» **Selected passage**
____________________
RE: Animorphic ST (Strongtalk) released!

18 Jul 2002


      Hi Dan and all,
Sorry for this long response, but I'll try to respond in some detail some of the questions you posed, and offer a few suggestions,
since I think it would be great if Squeak took off and could take advantage of what we've done.
...
-----Original Message-----
From: Dan Ingalls [mailto:Dan@SqueakLand.org]
Sent: Tuesday, July 16, 2002 7:49 PM
To: squeak-dev@lists.squeakfoundation.org
Cc: David Griswold
Subject: Re: Animorphic ST (Strongtalk) released!
<snip>
...
The second component is a sort of BOBW (best of both worlds) notion that with the cool aspects of Squeak and its numerous
multimedia facilities, together with what is arguably the fastest execution engine going, we could at least have a lot of fun.
That would be extremely cool.  Many of the things that the Squeak UI does well are things that I never had the time to work on in
the Strongtalk UI.  One thing that I would urge you to do, however, is to allow the Squeak UI to at least to *appear* to integrate
better with host window systems, which I think would help Squeak acceptance quite a bit.  For example, breaking out of the
world-in-a-window approach so that Squeak windows and host windows were at the same level.  I know it makes portability harder, but
I think it would help overcome a significant acceptance barrier.
...
____________________
» **Data block**
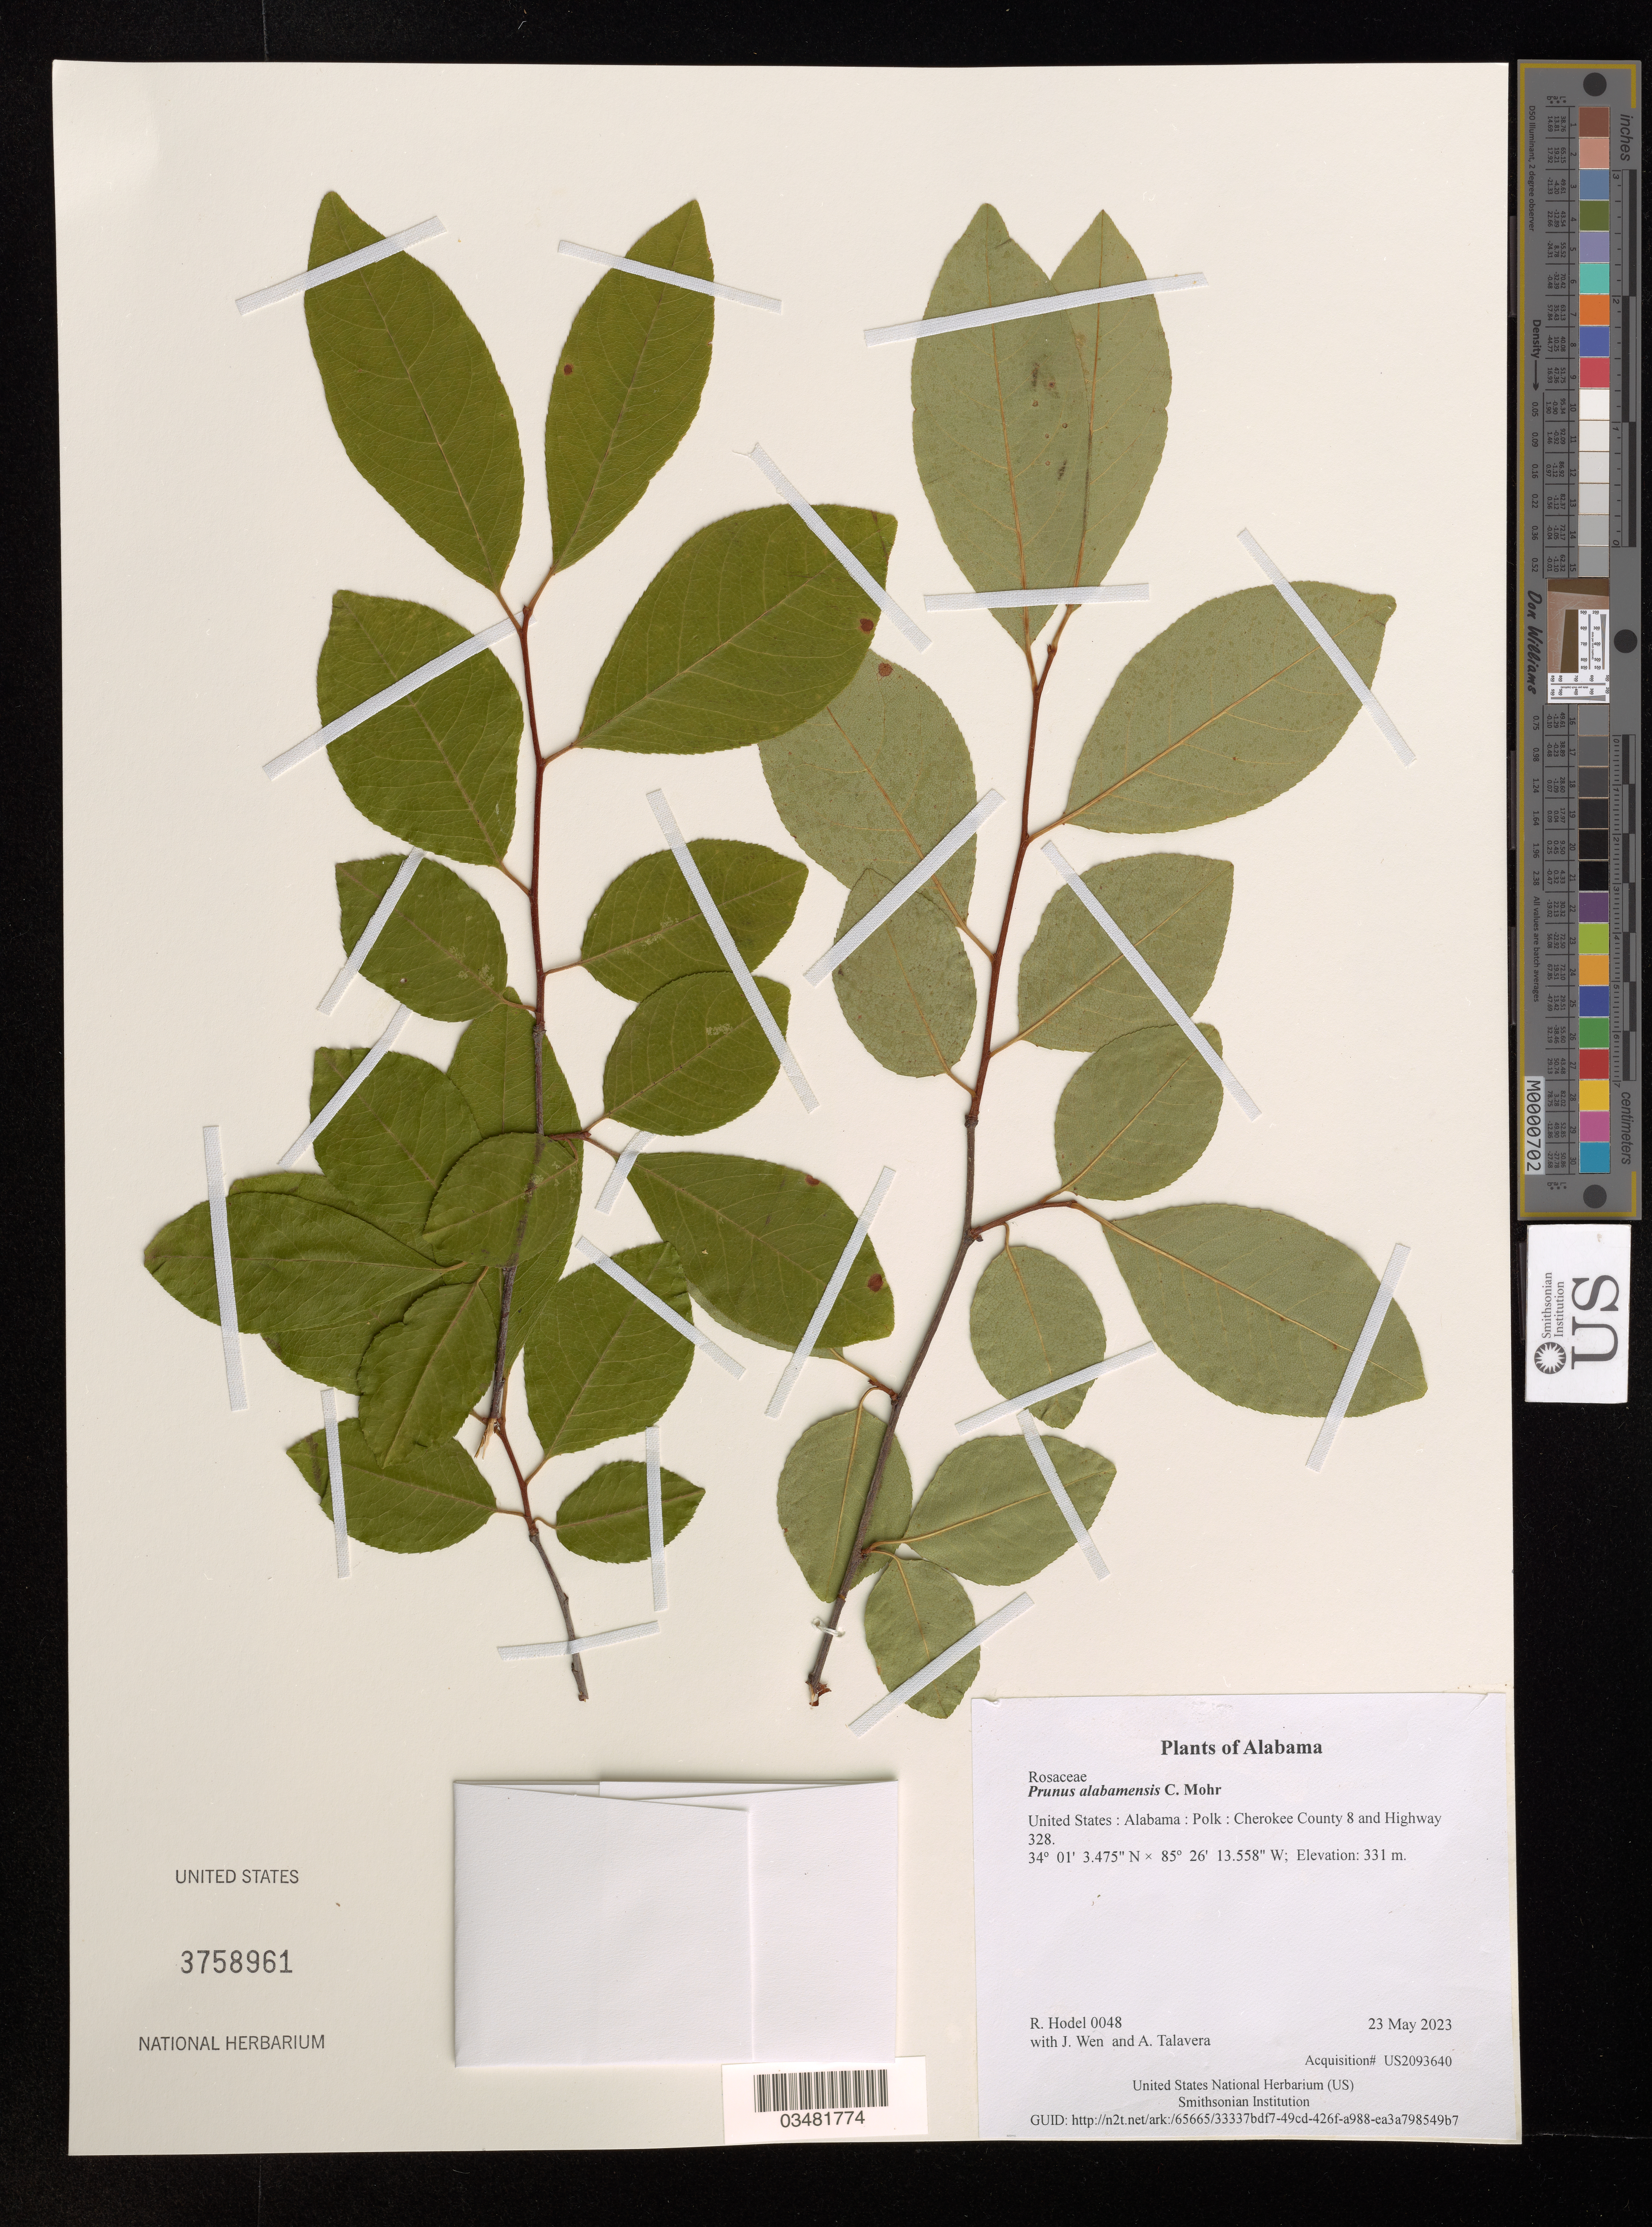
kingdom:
____________________
» **Exercise requirements**
1) Answer these from the Strongtalk message:
(a) On what day and date was the quoted message from Dan Ingalls sent?
(b) Who was copied on that quoted message?
(c) What does "BOBW" stand for?
2) Write the next part of the Strongtalk message, picking up after its last sentence.
The listing is separate material and has nothing to do with the Strongtalk message.

» **Results for the exercise**
1)
(a) Tuesday, July 16, 2002
(b) David Griswold
(c) Best of both worlds

2)
The third component has to do with applying the Squeak philosophy to what otherwise appears to me as a daunting project.
The Animorphics VM is (I would suggest) a programming tour de force.  I have always been paralyzed when considering such
projects (and this goes for, eg, the SELF compiler, too), by the thought that I would burn out simply dealing with so
much complexity all in C or worse (if you can imagine that ;-).  The whole idea behind Squeak (well, not the whole of it,
but the implementation approach) was that we could write it in the language we already knew, and it would be easy to
understand and test.  I don't see why we couldn't do the same thing for an engine similar to the Animorphics VM (Ian and
I have also talked about doing the same kind of thing for Jitter).
When the Strongtalk VM development started, there were a number of discussions about bootstrapping the VM in Smalltalk.  We all of
course thought it would be very cool to do, but there were a number of reasons we didn't attempt it.  We were trying to build a
commercial product with a limited amount of startup capital, and it seemed too risky, since there are tight performance constraints
on the compiler speed to avoid noticeable pauses, in addition to the obvious problems of trying to avoid infinitely recursive
compilation.  We also modelled our architecture on the Self VM, which was already in C++.  The VM architecture is quite
object-oriented; it is not at all like old-fashioned C-style VMs (for example, the collector asks VM objects to enumerate their
internal obj references, etc so that it is easy to add new VM data types or change their formats).  As you suggest, an OO
architecture like this is critical to being able to do it at all- I know that Lars Bak thinks that it would have been practically
impossible to do the Animorphic VM in a non-OO language.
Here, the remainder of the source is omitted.